DO THIS
Repeat the data below word for word, from the first line through the last.

[BEGIN RECORDS SUPPLIED]

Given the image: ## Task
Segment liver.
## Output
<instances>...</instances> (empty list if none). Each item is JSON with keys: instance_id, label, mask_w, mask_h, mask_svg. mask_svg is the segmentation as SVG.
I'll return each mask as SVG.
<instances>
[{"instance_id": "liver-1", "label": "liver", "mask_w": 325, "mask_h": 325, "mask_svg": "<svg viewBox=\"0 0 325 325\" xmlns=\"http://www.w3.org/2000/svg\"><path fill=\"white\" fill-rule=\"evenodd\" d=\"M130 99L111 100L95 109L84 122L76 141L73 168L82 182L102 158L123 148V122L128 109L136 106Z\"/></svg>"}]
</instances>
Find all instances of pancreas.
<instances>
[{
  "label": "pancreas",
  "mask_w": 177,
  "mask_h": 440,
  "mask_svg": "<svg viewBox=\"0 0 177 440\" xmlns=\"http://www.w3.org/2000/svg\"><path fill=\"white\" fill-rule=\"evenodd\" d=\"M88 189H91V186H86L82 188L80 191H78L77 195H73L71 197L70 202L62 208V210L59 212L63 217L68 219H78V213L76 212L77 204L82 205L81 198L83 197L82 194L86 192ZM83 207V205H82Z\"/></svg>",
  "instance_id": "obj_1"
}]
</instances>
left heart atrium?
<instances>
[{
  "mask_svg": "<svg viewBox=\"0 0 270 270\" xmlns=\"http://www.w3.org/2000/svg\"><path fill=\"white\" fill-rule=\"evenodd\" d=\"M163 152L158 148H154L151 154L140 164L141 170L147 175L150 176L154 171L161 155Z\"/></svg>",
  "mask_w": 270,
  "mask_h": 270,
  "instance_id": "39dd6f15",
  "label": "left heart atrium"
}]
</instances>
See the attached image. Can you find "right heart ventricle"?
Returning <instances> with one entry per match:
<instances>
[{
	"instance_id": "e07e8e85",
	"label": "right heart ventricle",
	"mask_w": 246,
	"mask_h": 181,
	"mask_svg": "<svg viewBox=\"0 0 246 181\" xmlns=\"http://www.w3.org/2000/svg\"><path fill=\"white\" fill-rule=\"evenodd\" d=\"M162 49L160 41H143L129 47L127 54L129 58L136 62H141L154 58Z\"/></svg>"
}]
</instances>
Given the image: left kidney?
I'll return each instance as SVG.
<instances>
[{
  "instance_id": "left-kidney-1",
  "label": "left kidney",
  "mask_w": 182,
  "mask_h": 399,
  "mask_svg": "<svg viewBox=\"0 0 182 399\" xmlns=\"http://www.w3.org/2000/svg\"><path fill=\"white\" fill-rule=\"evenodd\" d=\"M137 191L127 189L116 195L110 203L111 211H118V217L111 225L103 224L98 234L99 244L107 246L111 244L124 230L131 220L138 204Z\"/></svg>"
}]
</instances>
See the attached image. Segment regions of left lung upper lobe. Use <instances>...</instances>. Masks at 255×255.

[END RECORDS SUPPLIED]

ANSWER BELOW
Given the image: ## Task
Segment liver.
## Output
<instances>...</instances> (empty list if none). Each item is JSON with keys: instance_id, label, mask_w, mask_h, mask_svg. mask_svg is the segmentation as SVG.
I'll return each mask as SVG.
<instances>
[{"instance_id": "liver-1", "label": "liver", "mask_w": 325, "mask_h": 325, "mask_svg": "<svg viewBox=\"0 0 325 325\" xmlns=\"http://www.w3.org/2000/svg\"><path fill=\"white\" fill-rule=\"evenodd\" d=\"M130 99L111 100L95 109L84 122L76 141L73 168L82 182L102 158L123 148V122L128 109L136 106Z\"/></svg>"}]
</instances>
Find all instances of pancreas.
<instances>
[{
  "label": "pancreas",
  "mask_w": 177,
  "mask_h": 440,
  "mask_svg": "<svg viewBox=\"0 0 177 440\" xmlns=\"http://www.w3.org/2000/svg\"><path fill=\"white\" fill-rule=\"evenodd\" d=\"M88 189H91V186H86L82 188L80 191H78L77 195H73L71 197L70 202L62 208V210L59 212L63 217L68 219H78V213L76 212L77 204L82 205L81 198L83 197L82 194L86 192ZM83 207V205H82Z\"/></svg>",
  "instance_id": "obj_1"
}]
</instances>
left heart atrium?
<instances>
[{
  "mask_svg": "<svg viewBox=\"0 0 270 270\" xmlns=\"http://www.w3.org/2000/svg\"><path fill=\"white\" fill-rule=\"evenodd\" d=\"M163 152L158 148H154L151 154L140 164L141 170L147 175L150 176L154 171L161 155Z\"/></svg>",
  "mask_w": 270,
  "mask_h": 270,
  "instance_id": "39dd6f15",
  "label": "left heart atrium"
}]
</instances>
See the attached image. Can you find "right heart ventricle"?
Returning <instances> with one entry per match:
<instances>
[{
	"instance_id": "e07e8e85",
	"label": "right heart ventricle",
	"mask_w": 246,
	"mask_h": 181,
	"mask_svg": "<svg viewBox=\"0 0 246 181\" xmlns=\"http://www.w3.org/2000/svg\"><path fill=\"white\" fill-rule=\"evenodd\" d=\"M162 49L160 41H143L129 47L127 54L129 58L136 62H141L154 58Z\"/></svg>"
}]
</instances>
Given the image: left kidney?
I'll return each instance as SVG.
<instances>
[{
  "instance_id": "left-kidney-1",
  "label": "left kidney",
  "mask_w": 182,
  "mask_h": 399,
  "mask_svg": "<svg viewBox=\"0 0 182 399\" xmlns=\"http://www.w3.org/2000/svg\"><path fill=\"white\" fill-rule=\"evenodd\" d=\"M137 191L127 189L116 195L110 203L111 211H118V217L111 225L103 224L98 234L99 244L107 246L111 244L124 230L131 220L138 204Z\"/></svg>"
}]
</instances>
See the attached image. Segment regions of left lung upper lobe. Use <instances>...</instances>. Masks at 255×255.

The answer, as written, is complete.